PROBLEM TO WORK ON: Only the lines from the first line of the records through the line containing "negative for protein" belong in the answer. Copy them exactly.

─── DATA EXTRACTS ───

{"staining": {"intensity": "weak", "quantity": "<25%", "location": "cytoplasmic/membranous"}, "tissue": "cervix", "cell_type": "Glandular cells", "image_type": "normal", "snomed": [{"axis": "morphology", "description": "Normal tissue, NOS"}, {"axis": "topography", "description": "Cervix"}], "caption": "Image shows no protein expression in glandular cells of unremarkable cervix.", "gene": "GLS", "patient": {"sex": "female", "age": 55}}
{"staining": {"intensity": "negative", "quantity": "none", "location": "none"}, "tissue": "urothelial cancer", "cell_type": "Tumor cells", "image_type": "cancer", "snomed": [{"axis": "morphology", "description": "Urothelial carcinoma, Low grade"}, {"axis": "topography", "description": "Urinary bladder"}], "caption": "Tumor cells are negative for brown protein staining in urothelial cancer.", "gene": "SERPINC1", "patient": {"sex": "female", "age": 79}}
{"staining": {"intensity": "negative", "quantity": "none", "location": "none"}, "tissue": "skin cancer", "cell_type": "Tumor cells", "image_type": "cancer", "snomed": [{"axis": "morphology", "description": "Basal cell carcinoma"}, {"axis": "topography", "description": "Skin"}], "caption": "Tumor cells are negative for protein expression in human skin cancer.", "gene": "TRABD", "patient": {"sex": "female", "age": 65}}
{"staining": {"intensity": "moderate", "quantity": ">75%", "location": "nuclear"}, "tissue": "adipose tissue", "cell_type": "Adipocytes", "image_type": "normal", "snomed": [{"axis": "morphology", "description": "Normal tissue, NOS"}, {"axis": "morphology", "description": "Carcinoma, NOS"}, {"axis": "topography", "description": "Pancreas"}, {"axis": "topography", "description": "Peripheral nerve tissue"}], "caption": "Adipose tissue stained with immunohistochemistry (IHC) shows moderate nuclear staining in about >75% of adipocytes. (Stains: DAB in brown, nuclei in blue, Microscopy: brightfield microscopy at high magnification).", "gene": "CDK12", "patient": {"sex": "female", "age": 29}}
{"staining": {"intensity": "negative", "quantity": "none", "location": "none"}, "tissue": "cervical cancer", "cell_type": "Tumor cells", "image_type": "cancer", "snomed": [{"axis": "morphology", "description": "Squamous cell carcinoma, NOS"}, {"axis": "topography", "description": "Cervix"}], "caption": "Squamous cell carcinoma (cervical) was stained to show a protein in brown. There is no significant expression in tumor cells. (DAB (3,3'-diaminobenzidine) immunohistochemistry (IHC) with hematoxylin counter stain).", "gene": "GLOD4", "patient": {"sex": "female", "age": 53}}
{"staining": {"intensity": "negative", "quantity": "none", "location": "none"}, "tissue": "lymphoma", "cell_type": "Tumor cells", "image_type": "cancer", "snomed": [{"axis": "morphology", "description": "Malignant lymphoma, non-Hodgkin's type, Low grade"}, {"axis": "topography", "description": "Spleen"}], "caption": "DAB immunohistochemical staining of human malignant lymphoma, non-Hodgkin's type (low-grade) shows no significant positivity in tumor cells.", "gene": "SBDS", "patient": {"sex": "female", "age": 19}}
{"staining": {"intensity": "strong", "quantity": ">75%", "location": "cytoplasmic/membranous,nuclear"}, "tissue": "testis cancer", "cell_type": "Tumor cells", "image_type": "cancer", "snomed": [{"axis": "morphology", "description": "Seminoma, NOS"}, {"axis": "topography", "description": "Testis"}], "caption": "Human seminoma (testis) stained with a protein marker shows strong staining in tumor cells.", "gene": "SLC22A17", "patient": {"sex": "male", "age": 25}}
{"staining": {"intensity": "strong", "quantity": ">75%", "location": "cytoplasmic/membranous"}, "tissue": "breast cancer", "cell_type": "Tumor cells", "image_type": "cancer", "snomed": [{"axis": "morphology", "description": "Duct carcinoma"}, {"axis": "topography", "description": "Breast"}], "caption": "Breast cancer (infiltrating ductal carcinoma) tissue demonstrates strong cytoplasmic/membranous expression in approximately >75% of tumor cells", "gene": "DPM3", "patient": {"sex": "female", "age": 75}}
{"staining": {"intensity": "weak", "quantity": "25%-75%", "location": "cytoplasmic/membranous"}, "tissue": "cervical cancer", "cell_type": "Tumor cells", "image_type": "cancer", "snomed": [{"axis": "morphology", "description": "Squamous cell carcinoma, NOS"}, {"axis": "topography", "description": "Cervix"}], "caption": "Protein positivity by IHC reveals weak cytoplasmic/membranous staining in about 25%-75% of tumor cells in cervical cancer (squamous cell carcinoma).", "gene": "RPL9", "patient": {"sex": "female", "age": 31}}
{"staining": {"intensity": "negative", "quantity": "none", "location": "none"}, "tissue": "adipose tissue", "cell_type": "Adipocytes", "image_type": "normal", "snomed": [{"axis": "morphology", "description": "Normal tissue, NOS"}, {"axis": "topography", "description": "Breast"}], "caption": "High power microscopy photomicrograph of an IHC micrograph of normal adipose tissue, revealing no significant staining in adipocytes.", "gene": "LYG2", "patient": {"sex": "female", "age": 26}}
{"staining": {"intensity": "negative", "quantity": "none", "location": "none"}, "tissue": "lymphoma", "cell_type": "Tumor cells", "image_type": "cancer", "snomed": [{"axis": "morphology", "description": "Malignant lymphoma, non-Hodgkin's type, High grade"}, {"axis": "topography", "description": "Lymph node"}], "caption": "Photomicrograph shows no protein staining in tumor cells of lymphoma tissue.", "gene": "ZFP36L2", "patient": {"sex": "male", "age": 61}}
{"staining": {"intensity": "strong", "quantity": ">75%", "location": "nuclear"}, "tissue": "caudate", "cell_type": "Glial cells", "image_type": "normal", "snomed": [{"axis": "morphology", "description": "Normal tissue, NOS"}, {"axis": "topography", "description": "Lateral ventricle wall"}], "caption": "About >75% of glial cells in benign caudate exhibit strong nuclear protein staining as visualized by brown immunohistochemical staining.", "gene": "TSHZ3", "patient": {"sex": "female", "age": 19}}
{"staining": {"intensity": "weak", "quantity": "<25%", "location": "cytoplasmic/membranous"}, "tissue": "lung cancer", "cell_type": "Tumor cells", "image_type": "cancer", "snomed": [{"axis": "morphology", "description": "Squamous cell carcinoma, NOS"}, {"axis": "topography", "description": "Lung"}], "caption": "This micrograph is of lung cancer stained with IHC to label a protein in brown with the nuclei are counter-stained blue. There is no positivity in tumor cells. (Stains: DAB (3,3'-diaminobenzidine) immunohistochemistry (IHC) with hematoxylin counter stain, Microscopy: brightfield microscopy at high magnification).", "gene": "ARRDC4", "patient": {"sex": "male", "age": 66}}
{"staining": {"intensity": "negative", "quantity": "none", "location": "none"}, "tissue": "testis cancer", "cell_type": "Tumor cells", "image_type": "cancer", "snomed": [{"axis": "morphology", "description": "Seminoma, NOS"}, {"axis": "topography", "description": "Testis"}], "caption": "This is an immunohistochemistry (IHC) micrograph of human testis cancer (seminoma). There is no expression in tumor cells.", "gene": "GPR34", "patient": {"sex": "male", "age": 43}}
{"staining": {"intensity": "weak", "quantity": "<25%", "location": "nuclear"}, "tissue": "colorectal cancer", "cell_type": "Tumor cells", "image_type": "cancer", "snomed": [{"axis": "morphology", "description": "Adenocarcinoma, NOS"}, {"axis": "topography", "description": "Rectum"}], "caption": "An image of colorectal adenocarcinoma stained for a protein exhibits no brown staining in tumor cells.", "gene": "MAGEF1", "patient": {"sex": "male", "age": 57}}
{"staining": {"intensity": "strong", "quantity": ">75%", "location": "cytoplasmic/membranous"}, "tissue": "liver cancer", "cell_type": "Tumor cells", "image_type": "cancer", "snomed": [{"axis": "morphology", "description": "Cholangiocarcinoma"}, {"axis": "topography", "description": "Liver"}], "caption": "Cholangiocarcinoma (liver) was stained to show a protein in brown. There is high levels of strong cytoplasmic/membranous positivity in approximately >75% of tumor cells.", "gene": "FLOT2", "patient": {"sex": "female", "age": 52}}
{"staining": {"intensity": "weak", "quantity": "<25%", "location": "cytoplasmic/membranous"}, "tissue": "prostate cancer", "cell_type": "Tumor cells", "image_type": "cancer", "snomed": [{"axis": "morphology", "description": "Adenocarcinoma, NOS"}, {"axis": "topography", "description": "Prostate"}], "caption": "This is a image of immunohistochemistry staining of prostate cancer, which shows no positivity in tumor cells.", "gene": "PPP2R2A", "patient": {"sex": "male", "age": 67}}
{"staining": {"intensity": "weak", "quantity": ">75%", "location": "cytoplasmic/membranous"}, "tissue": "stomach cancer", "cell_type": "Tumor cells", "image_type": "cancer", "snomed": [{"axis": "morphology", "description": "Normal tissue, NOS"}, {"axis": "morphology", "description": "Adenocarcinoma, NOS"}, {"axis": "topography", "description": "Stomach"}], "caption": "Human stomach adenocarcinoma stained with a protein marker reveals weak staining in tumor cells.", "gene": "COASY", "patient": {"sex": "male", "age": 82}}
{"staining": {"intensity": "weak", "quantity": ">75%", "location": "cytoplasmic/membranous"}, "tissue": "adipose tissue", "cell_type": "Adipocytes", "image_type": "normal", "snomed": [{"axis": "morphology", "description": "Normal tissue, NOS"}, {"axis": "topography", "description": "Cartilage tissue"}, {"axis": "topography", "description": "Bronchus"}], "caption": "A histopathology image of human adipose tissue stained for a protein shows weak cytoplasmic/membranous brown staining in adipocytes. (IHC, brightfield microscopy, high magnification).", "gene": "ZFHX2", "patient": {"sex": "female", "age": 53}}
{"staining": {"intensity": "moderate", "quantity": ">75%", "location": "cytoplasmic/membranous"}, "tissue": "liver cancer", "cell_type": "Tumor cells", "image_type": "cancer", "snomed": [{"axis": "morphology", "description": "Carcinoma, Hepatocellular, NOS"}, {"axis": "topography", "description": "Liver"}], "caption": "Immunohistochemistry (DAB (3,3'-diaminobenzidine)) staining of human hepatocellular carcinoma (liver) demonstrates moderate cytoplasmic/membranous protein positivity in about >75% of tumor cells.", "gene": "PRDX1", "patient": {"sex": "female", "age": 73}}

───

TASK SOLUTION:
{"staining": {"intensity": "weak", "quantity": "<25%", "location": "cytoplasmic/membranous"}, "tissue": "cervix", "cell_type": "Glandular cells", "image_type": "normal", "snomed": [{"axis": "morphology", "description": "Normal tissue, NOS"}, {"axis": "topography", "description": "Cervix"}], "caption": "Image shows no protein expression in glandular cells of unremarkable cervix.", "gene": "GLS", "patient": {"sex": "female", "age": 55}}
{"staining": {"intensity": "negative", "quantity": "none", "location": "none"}, "tissue": "urothelial cancer", "cell_type": "Tumor cells", "image_type": "cancer", "snomed": [{"axis": "morphology", "description": "Urothelial carcinoma, Low grade"}, {"axis": "topography", "description": "Urinary bladder"}], "caption": "Tumor cells are negative for brown protein staining in urothelial cancer.", "gene": "SERPINC1", "patient": {"sex": "female", "age": 79}}
{"staining": {"intensity": "negative", "quantity": "none", "location": "none"}, "tissue": "skin cancer", "cell_type": "Tumor cells", "image_type": "cancer", "snomed": [{"axis": "morphology", "description": "Basal cell carcinoma"}, {"axis": "topography", "description": "Skin"}], "caption": "Tumor cells are negative for protein expression in human skin cancer.", "gene": "TRABD", "patient": {"sex": "female", "age": 65}}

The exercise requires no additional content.